Для датировки «Записок (1780–1814)» служит и еще одно наблюдение. В Отделе рукописей РНБ сохранился автограф А. С. Шишкова под названием «Отрывок из описания похода адм. Ш. с государем императором в 1812 и следующих годах. Пребывание мое в Брукзале»{527}. Судя по всему, текст написан после сентября 1831 г, то есть публикации «Кратких записок», на что косвенно указывает название, отсылающее к ним. Автограф имеет редакторскую правку рукой, вероятно, П. П. Свиньина, в архив которого он попал. Текст незначительно, на уровне отдельных слов и формулировок, отличается и от «Кратких записок», и от «Записок (1780–1814)». Всего нами замечено восемь разночтений между автографом (Л. 3–4) и «Краткими записками», которые при этом сближают его с «Записками (1780–1814)». Следовательно, основу его составляют именно они, хотя автор внес некоторые несущественные правки.
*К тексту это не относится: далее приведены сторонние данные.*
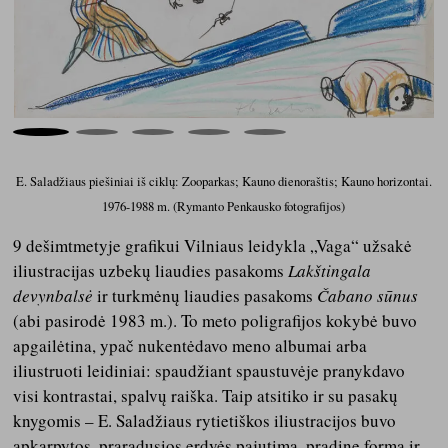
E. Saladžiaus piešiniai iš ciklų: Zooparkas; Kauno dienoraštis; Kauno horizontai.
1976-1988 m. (Rymanto Penkausko fotografijos)
9 dešimtmetyje grafikui Vilniaus leidykla „Vaga“ užsakė
iliustracijas uzbekų liaudies pasakoms
Lakštingala
devynbalsė
ir turkmėnų liaudies pasakoms
Čabano sūnus
(abi pasirodė 1983 m.). To meto poligrafijos kokybė buvo
apgailėtina, ypač nukentėdavo meno albumai arba
iliustruoti leidiniai: spaudžiant spaustuvėje pranykdavo
visi kontrastai, spalvų raiška. Taip atsitiko ir su pasakų
knygomis – E. Saladžiaus rytietiškos iliustracijos buvo
apkarpytos, praradusios erdvės pajutimą, pradinę formą ir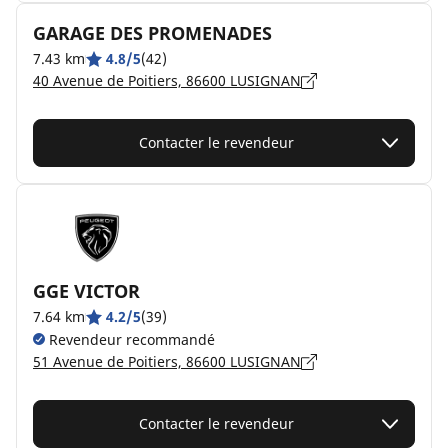
GARAGE DES PROMENADES
7.43 km
4.8/5
(42)
40 Avenue de Poitiers, 86600 LUSIGNAN
Contacter le revendeur
GGE VICTOR
7.64 km
4.2/5
(39)
Revendeur recommandé
51 Avenue de Poitiers, 86600 LUSIGNAN
Contacter le revendeur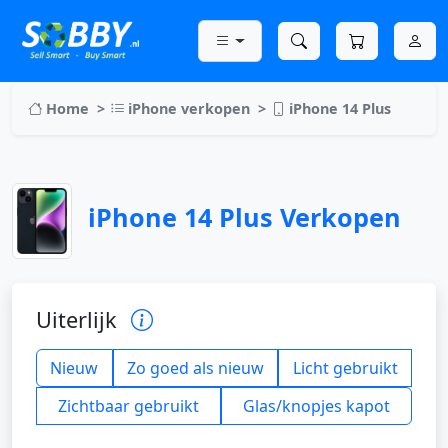
Home
iPhone verkopen
iPhone 14 Plus
iPhone 14 Plus Verkopen
Uiterlijk
Nieuw
Zo goed als nieuw
Licht gebruikt
Zichtbaar gebruikt
Glas/knopjes kapot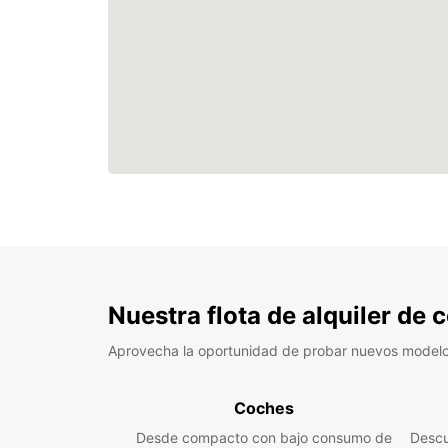
Nuestra flota de alquiler de
Aprovecha la oportunidad de probar nuevos model
Coches
Desde compacto con bajo consumo de
Descu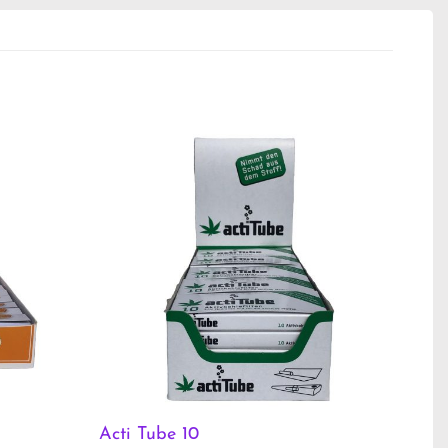
Acti Tube 10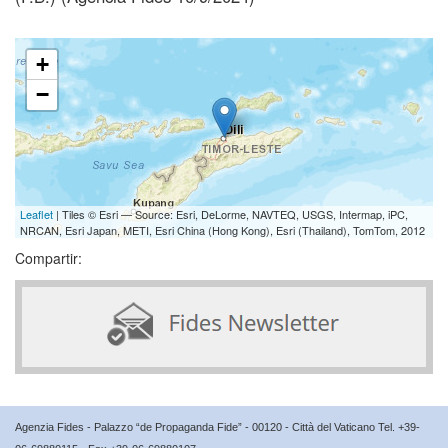
+
−
Leaflet
| Tiles © Esri — Source: Esri, DeLorme, NAVTEQ, USGS, Intermap, iPC,
NRCAN, Esri Japan, METI, Esri China (Hong Kong), Esri (Thailand), TomTom, 2012
Compartir:
Agenzia Fides - Palazzo “de Propaganda Fide” - 00120 - Città del Vaticano Tel. +39-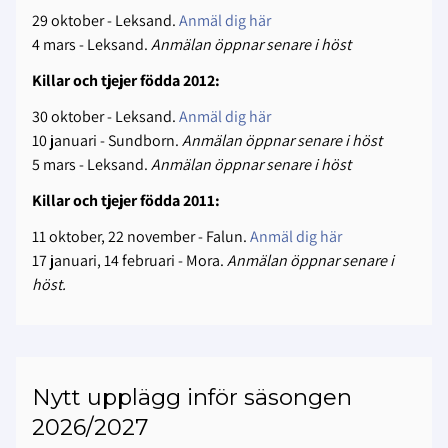
29 oktober - Leksand.
Anmäl dig här
4 mars - Leksand.
Anmälan öppnar senare i höst
Killar och tjejer födda 2012:
30 oktober - Leksand.
Anmäl dig här
10 januari - Sundborn.
Anmälan öppnar senare i höst
5 mars - Leksand.
Anmälan öppnar senare i höst
Killar och tjejer födda 2011:
11 oktober, 22 november - Falun.
Anmäl dig här
17 januari, 14 februari - Mora.
Anmälan öppnar senare i
höst.
Nytt upplägg inför säsongen
2026/2027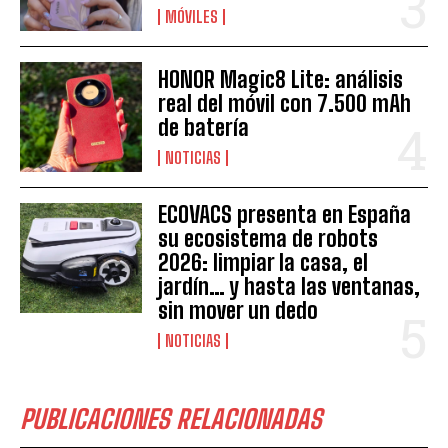
MÓVILES
HONOR Magic8 Lite: análisis
real del móvil con 7.500 mAh
de batería
NOTICIAS
ECOVACS presenta en España
su ecosistema de robots
2026: limpiar la casa, el
jardín… y hasta las ventanas,
sin mover un dedo
NOTICIAS
PUBLICACIONES RELACIONADAS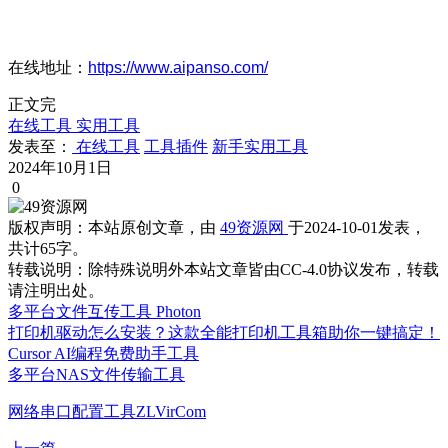
在线地址：
https://www.aipanso.com/
正文完
在线工具
实用工具
发表至：
在线工具
工具插件
新手实用工具
2024年10月1日
0
版权声明：
本站原创文章，由
49资源网
于2024-10-01发表，
共计65字。
转载说明：
除特殊说明外本站文章皆由CC-4.0协议发布，转载
请注明出处。
多平台文件互传工具 Photon
打印机驱动怎么安装？这款全能打印机工具箱助你一键搞定！
Cursor AI编程免费助手工具
多平台NAS文件传输工具
网络串口配置工具ZLVirCom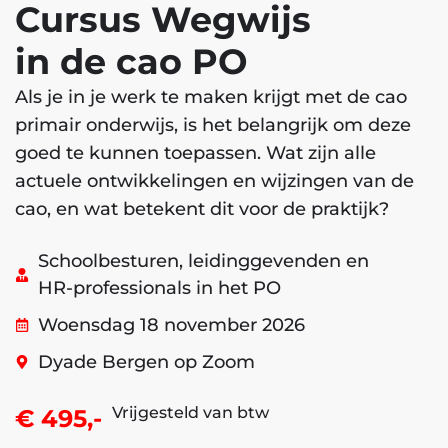
Cursus Wegwijs
in de cao PO
Als je in je werk te maken krijgt met de cao
primair onderwijs, is het belangrijk om deze
goed te kunnen toepassen. Wat zijn alle
actuele ontwikkelingen en wijzingen van de
cao, en wat betekent dit voor de praktijk?
Schoolbesturen, leidinggevenden en
HR-professionals in het PO
Woensdag 18 november 2026
Dyade Bergen op Zoom
Vrijgesteld van btw
€ 495,-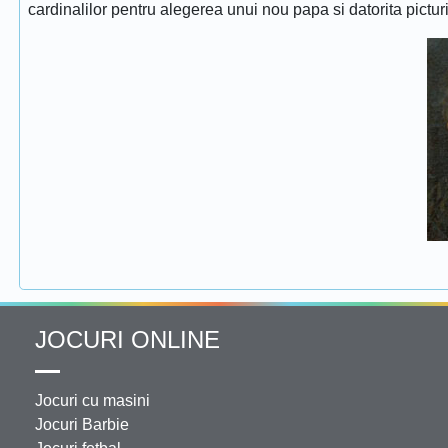
cardinalilor pentru alegerea unui nou papa si datorita pictur
JOCURI ONLINE
Jocuri cu masini
Jocuri Barbie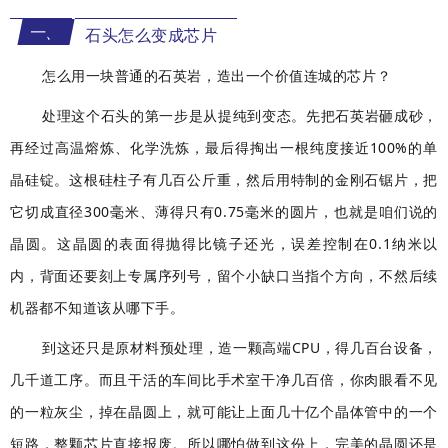
一、
石头怎么变成芯片
怎么用一块普通的石英岩，造出一个价值连城的芯片？
处理这个石头的第一步是从提纯到变态。先把石英岩砸成砂，
再经过高温熔炼、化学洗炼，最后得掏出一根纯度接近100%的单
晶硅锭。这根硅柱子有几百公斤重，然后用特制的金刚石锯片，把
它切成直径300毫米、薄得只有0.75毫米的圆片，也就是咱们说的
晶圆。这晶圆的表面得抛得比镜子还光，误差控制在0.1纳米以
内，背面还要刻上专属序列号，留个小缺口当指个方向，不然后续
机器都不知道该从哪下手。
到这还只是原材料预处理，造一颗高端CPU，得几百台设备，
几千道工序。而且干活的车间比手术室干净几百倍，你肉眼看不见
的一粒灰尘，掉在晶圆上，就可能让上面几十亿个晶体管中的一个
短路，整颗芯片直接报废。所以哪怕做到这份上，完美的晶圆还是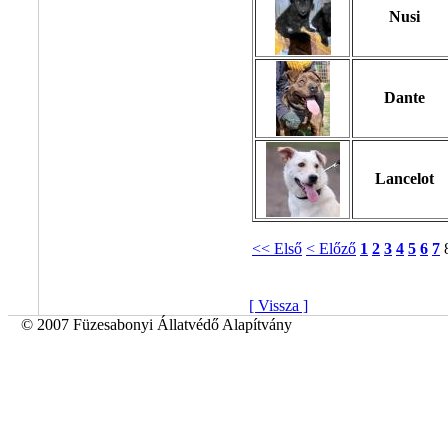
Nusi
Dante
Lancelot
<< Első
< Előző
1
2
3
4
5
6
7
[ Vissza ]
© 2007 Füzesabonyi Állatvédő Alapítvány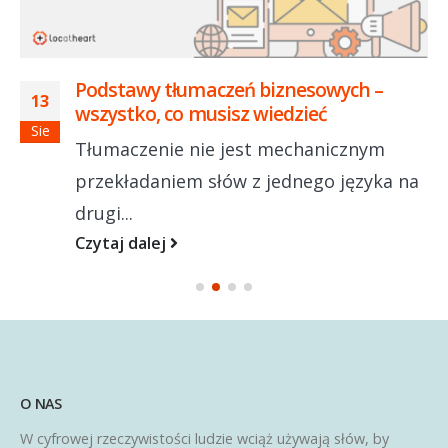
Podstawy tłumaczeń biznesowych –
13
wszystko, co musisz wiedzieć
Sie
Tłumaczenie nie jest mechanicznym
przekładaniem słów z jednego języka na
drugi...
Czytaj dalej
O NAS
W cyfrowej rzeczywistości ludzie wciąż używają słów, by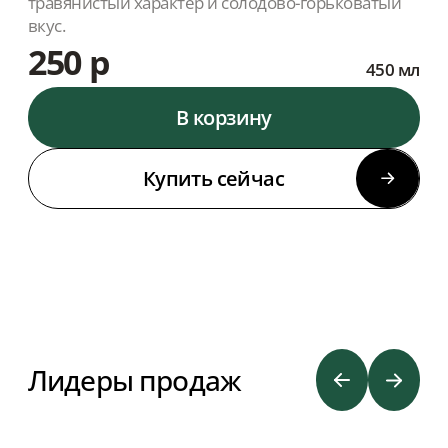
травянистый характер и солодово-горьковатый
вкус.
250 р
450 мл
В корзину
Купить сейчас
Лидеры продаж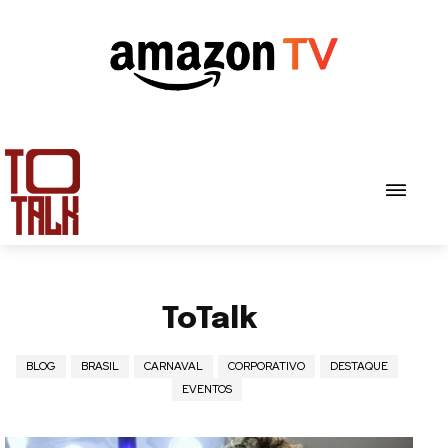
ToTalk
BLOG
BRASIL
CARNAVAL
CORPORATIVO
DESTAQUE
EVENTOS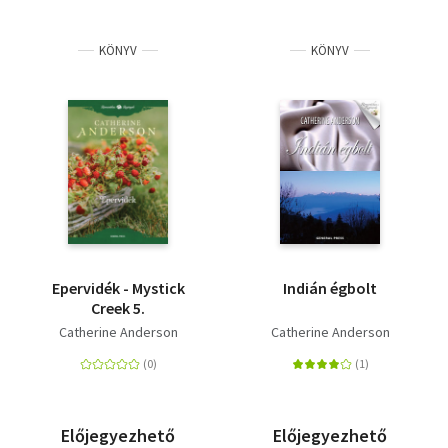
KÖNYV
KÖNYV
Epervidék - Mystick
Indián égbolt
Creek 5.
Catherine Anderson
Catherine Anderson
Előjegyezhető
Előjegyezhető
С другой стороны, вероятно, привлекались и «Краткие записки», в которых содержится вставленное на полях описание посещения театра, опущенное в «Записках (1780–1814)». Непонятной остается только цель выписки отрывка и посылка его П. П. Свиньину: во-первых, он к тому времени прекратил издание «Отечественных записок», а во-вторых, это описание уже вышло в свет в «Кратких записках».
Учитывая вышесказанное, видится допустимым лишь расплывчато датировать опубликованную Н. С. Киселевым и Ю. Ф. Самариным редакцию временем около 1830 г., допуская при этом незначительное расширение хронологических границ.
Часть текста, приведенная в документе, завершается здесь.